JOB ITEM: Can you lay out every line of text from the records below as a Markdown table with the columns Row and Text, numbering each row and skipping blank lines? Leave the pictures out of your answer.

DATASET RECORDS:

========================================================================

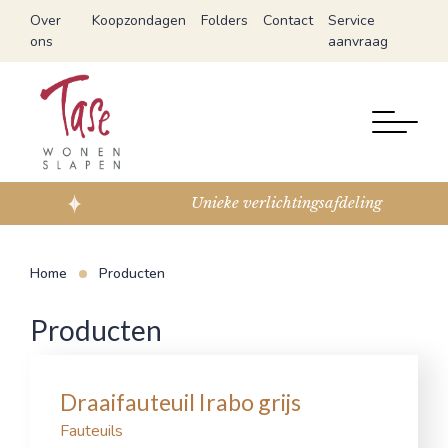
Over
Koopzondagen
Folders
Contact
Service
ons
aanvraag
Unieke verlichtingsafdeling
Home
Producten
Producten
Draaifauteuil Irabo grijs
Fauteuils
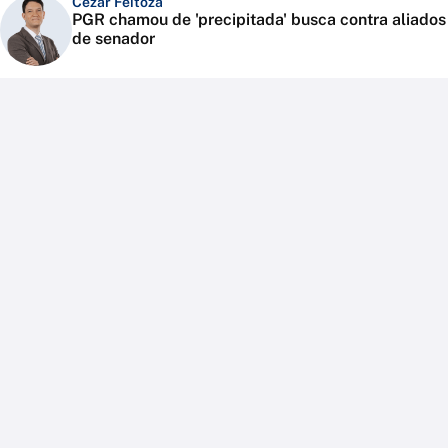
Cézar Feitoza
PGR chamou de 'precipitada' busca contra aliados
de senador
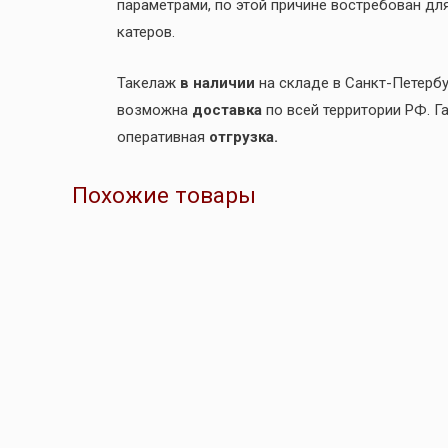
параметрами, по этой причине востребован для
катеров.
Такелаж
в наличии
на складе в Санкт-Петербу
возможна
доставка
по всей территории РФ. Г
оперативная
отгрузка.
Похожие товары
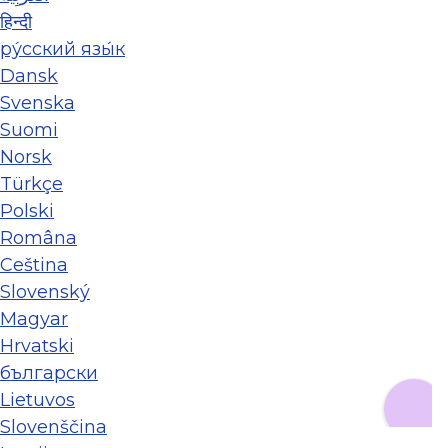
हिन्दी
ру́сский язы́к
Dansk
Svenska
Suomi
Norsk
Türkçe
Polski
Româna
Ceština
Slovenský
Magyar
Hrvatski
български
Lietuvos
Slovenščina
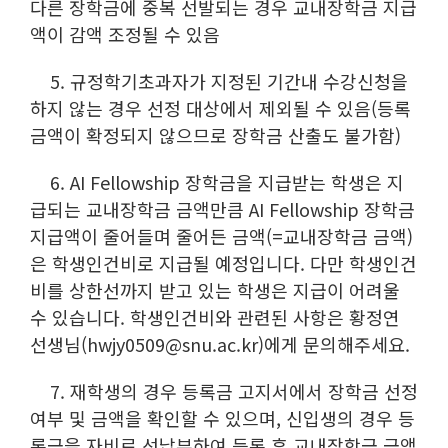
다른 장학금에 중복 선발되는 경우 교내장학금 지급
액이 감액 조정될 수 있음
5. 규정학기초과자가 지정된 기간내 수강신청을
하지 않는 경우 선정 대상에서 제외될 수 있음(등록
금액이 확정되지 않으므로 장학금 산출도 불가함)
6. AI Fellowship 장학금을 지급받는 학생은 지
급되는 교내장학금 금액만큼 AI Fellowship 장학금
지급액이 줄어들며 줄어든 금액(=교내장학금 금액)
은 학생인건비로 지급될 예정입니다. 다만 학생인건
비를 상한선까지 받고 있는 학생은 지급이 어려울
수 있습니다. 학생인건비와 관련된 사항은 황정연
선생님(hwjy0509@snu.ac.kr)에게 문의해주세요.
7. 재학생의 경우 등록금 고지서에서 장학금 선정
여부 및 금액을 확인할 수 있으며, 신입생의 경우 등
록금을 자비로 선납부하여 등록 후 교내장학금 금액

========================================================================

WRITTEN RESPONSE:
| Row | Text |
|---|---|
| 1 | Over |
| 2 | Koopzondagen |
| 3 | Folders |
| 4 | Contact |
| 5 | Service |
| 6 | ons |
| 7 | aanvraag |
| 8 | Unieke verlichtingsafdeling |
| 9 | Home |
| 10 | Producten |
| 11 | Producten |
| 12 | Draaifauteuil Irabo grijs |
| 13 | Fauteuils |
| 14 | Cézar Feitoza |
| 15 | PGR chamou de 'precipitada' busca contra aliados |
| 16 | de senador |
| 17 | параметрами, по этой причине востребован для |
| 18 | катеров. |
| 19 | Такелаж |
| 20 | в наличии |
| 21 | на складе в Санкт-Петербу |
| 22 | возможна |
| 23 | доставка |
| 24 | по всей территории РФ. Г |
| 25 | оперативная |
| 26 | отгрузка. |
| 27 | Похожие товары |
| 28 | हिन्दी |
| 29 | ру́сский язы́к |
| 30 | Dansk |
| 31 | Svenska |
| 32 | Suomi |
| 33 | Norsk |
| 34 | Türkçe |
| 35 | Polski |
| 36 | Româna |
| 37 | Ceština |
| 38 | Slovenský |
| 39 | Magyar |
| 40 | Hrvatski |
| 41 | български |
| 42 | Lietuvos |
| 43 | Slovenščina |
| 44 | 다른 장학금에 중복 선발되는 경우 교내장학금 지급 |
| 45 | 액이 감액 조정될 수 있음 |
| 46 | 5. 규정학기초과자가 지정된 기간내 수강신청을 |
| 47 | 하지 않는 경우 선정 대상에서 제외될 수 있음(등록 |
| 48 | 금액이 확정되지 않으므로 장학금 산출도 불가함) |
| 49 | 6. AI Fellowship 장학금을 지급받는 학생은 지 |
| 50 | 급되는 교내장학금 금액만큼 AI Fellowship 장학금 |
| 51 | 지급액이 줄어들며 줄어든 금액(=교내장학금 금액) |
| 52 | 은 학생인건비로 지급될 예정입니다. 다만 학생인건 |
| 53 | 비를 상한선까지 받고 있는 학생은 지급이 어려울 |
| 54 | 수 있습니다. 학생인건비와 관련된 사항은 황정연 |
| 55 | 선생님(hwjy0509@snu.ac.kr)에게 문의해주세요. |
| 56 | 7. 재학생의 경우 등록금 고지서에서 장학금 선정 |
| 57 | 여부 및 금액을 확인할 수 있으며, 신입생의 경우 등 |
| 58 | 록금을 자비로 선납부하여 등록 후 교내장학금 금액 |